For now, I’ll just let the kids spend their time playing. I love listening to them play imagination games. They get embarrassed by my eavesdropping, so I have to be a fly on the wall or else they’ll stop and start harassing me to watch TV.

Listening to them reminds me of playing with my little sister. I don’t know if our songs were as clever as theirs. They have a nice jingle going now, the working title, A Giant’s Fart. Becky and I had the classic, Butter My Muffin and I Shake My Butt, but it relies on innuendo, and given our age at the time of the song, it could be inappropriate. Time really does have a way of making art seedy and predatory.

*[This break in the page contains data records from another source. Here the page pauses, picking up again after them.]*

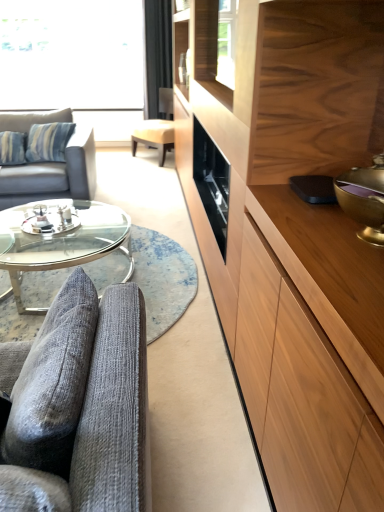
Question: In terms of width, does light brown wood drawer at right look wider or thinner when compared to transparent glass window at upper left?

Choices:
 (A) thin
 (B) wide

Answer: (A)

Question: In the image, is light brown wood drawer at right positioned in front of or behind transparent glass window at upper left?

Choices:
 (A) behind
 (B) front

Answer: (B)

Question: Considering the real-world distances, which object is closest to the black fabric curtain at upper center?

Choices:
 (A) transparent glass window at upper left
 (B) light brown leather swivel chair at center
 (C) clear glass coffee table at center
 (D) light brown wood drawer at right
 (E) wooden cabinet at right

Answer: (B)

Question: Which object is the closest to the light brown leather swivel chair at center?

Choices:
 (A) blue striped fabric couch at left, marked as the 1th studio couch in a left-to-right arrangement
 (B) clear glass coffee table at center
 (C) transparent glass coffee table at lower left
 (D) light brown wood drawer at right
 (E) textured gray couch at lower left, arranged as the 2th studio couch when viewed from the left

Answer: (A)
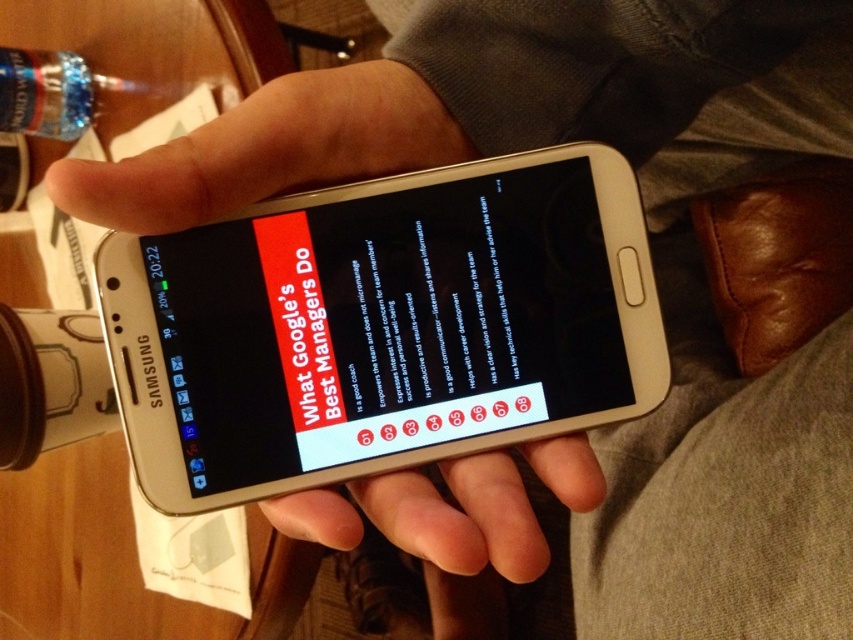
You are a photographer trying to capture a closeup of the Samsung smartphone screen displayed in the image. The point you need to focus on is at coordinates point (430, 378). Given that the point and the camera are 15.92 inches apart, can you determine if this distance is within the minimum focusing distance of your lens, which is 12 inches?

The point (430, 378) and the camera are 15.92 inches apart. Since the minimum focusing distance of the lens is 12 inches, the photographer can focus on the point because the distance is greater than the minimum requirement.

In the scene shown: You are organizing a meeting and need to check the agenda displayed on the Samsung smartphone. However, there is a clear plastic bottle at upper left blocking your view. Can you move the black glossy text message at center to the left to see the agenda better?

The black glossy text message at center is positioned on the right side of the clear plastic bottle at upper left. Moving it to the left would place it behind the bottle, further obstructing the view of the agenda.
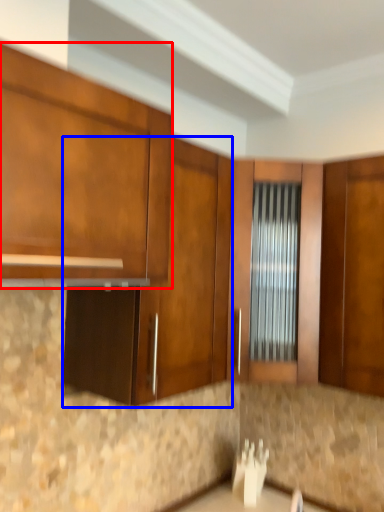
Question: Which of the following is the farthest to the observer, cabinetry (highlighted by a red box) or cabinetry (highlighted by a blue box)?

Choices:
 (A) cabinetry
 (B) cabinetry

Answer: (B)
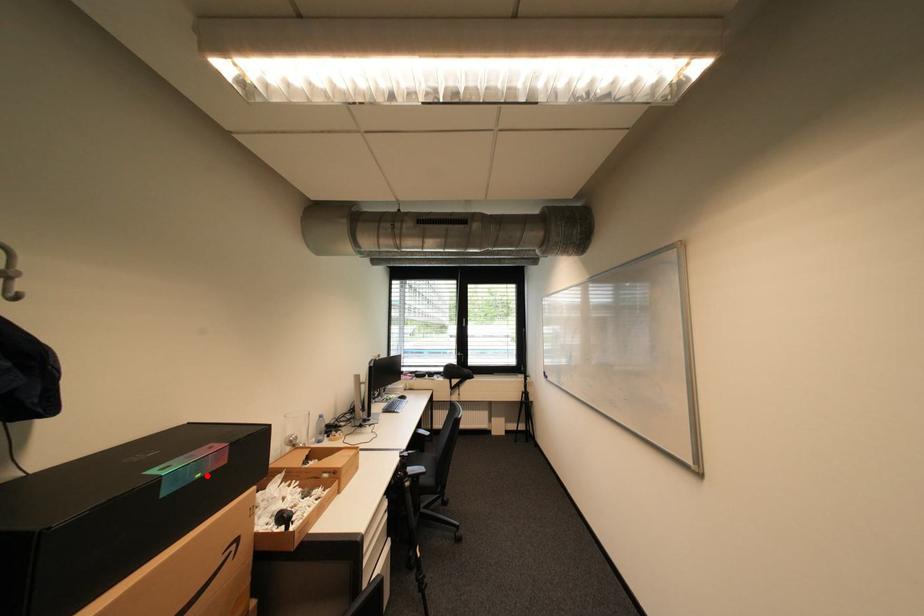
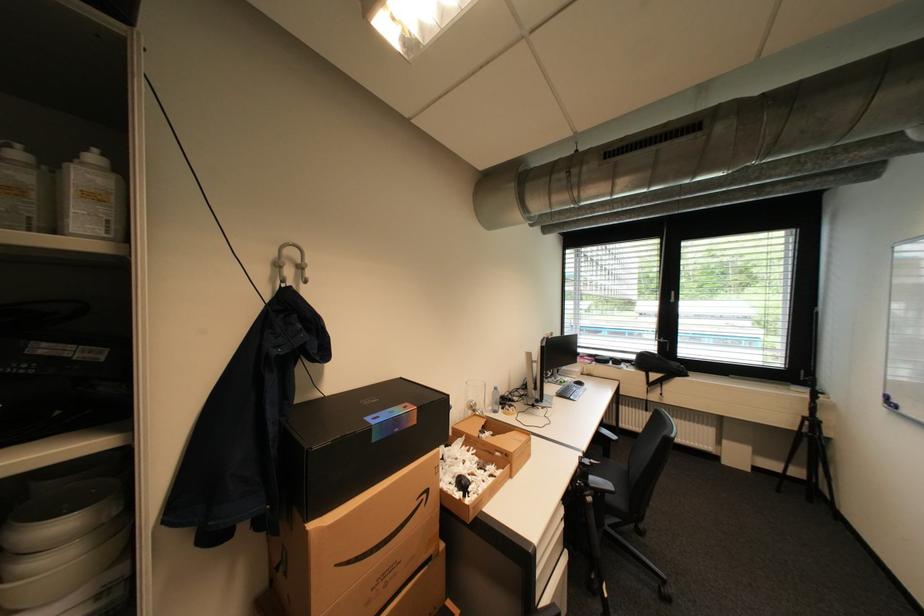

Becky and I played dolls endlessly. Our favorites were always in tow. We also got sick pleasure in dragging around our least favorite doll. His name was Tuna Fish Head, a Cabbage Patch doll whose hair looked just like the tuna we saw frequently between white bread. Tuna Fish Head was hardly ever clothed, and we’d prop him up alongside the other dolls to berate and belittle.


While on my Netflix binge last week, every time I clicked “continue watching,” I started talking to myself like I was Tuna Fish Head. I walked to the kitchen to refill on Captain Crunch, and I saw Alexa lit up yellow. So, I cleared my throat from the five hours of silence, and asked, “Alexa, what is the notification?”

Alexa told me she thinks I need to buy more fish oil. I opened up my cabinet, and saw a full bottle of capsules.

I shouted at her, “Alexa, stop! You don’t know shit!”

To provoke me, she replied, “I’m sorry, I don’t know that one.”

And, I let her have it, “Alexa, you better close your mouth. Your dick breath is stinking up my house.”  I started waving my hand in front of my face as I walked back to the room to resume devouring TV.


Luckily, my boyfriend came over at the end of every day, and I’d start being nice to myself and Alexa. I remember the last night of my kid’s vacation, he was coming over at 9:30. At 9 pm, I flipped open my laptop and wrote the first sentence to this blog. That's all I got out of the entire five days, and it took getting to the last 30 minutes for me to produce it.


We're coming down to the end of this summer, and it’s a procrastinator’s dream. I need to see the end of that corridor to start working. The first morning my kids were back, I mopped the kitchen floor, cleaned out the microwave and wrote a blog. Alexa’s been doing her part with the kids, she’s a real peach, and when my kids are away, she’s a real Tuna Fish Head.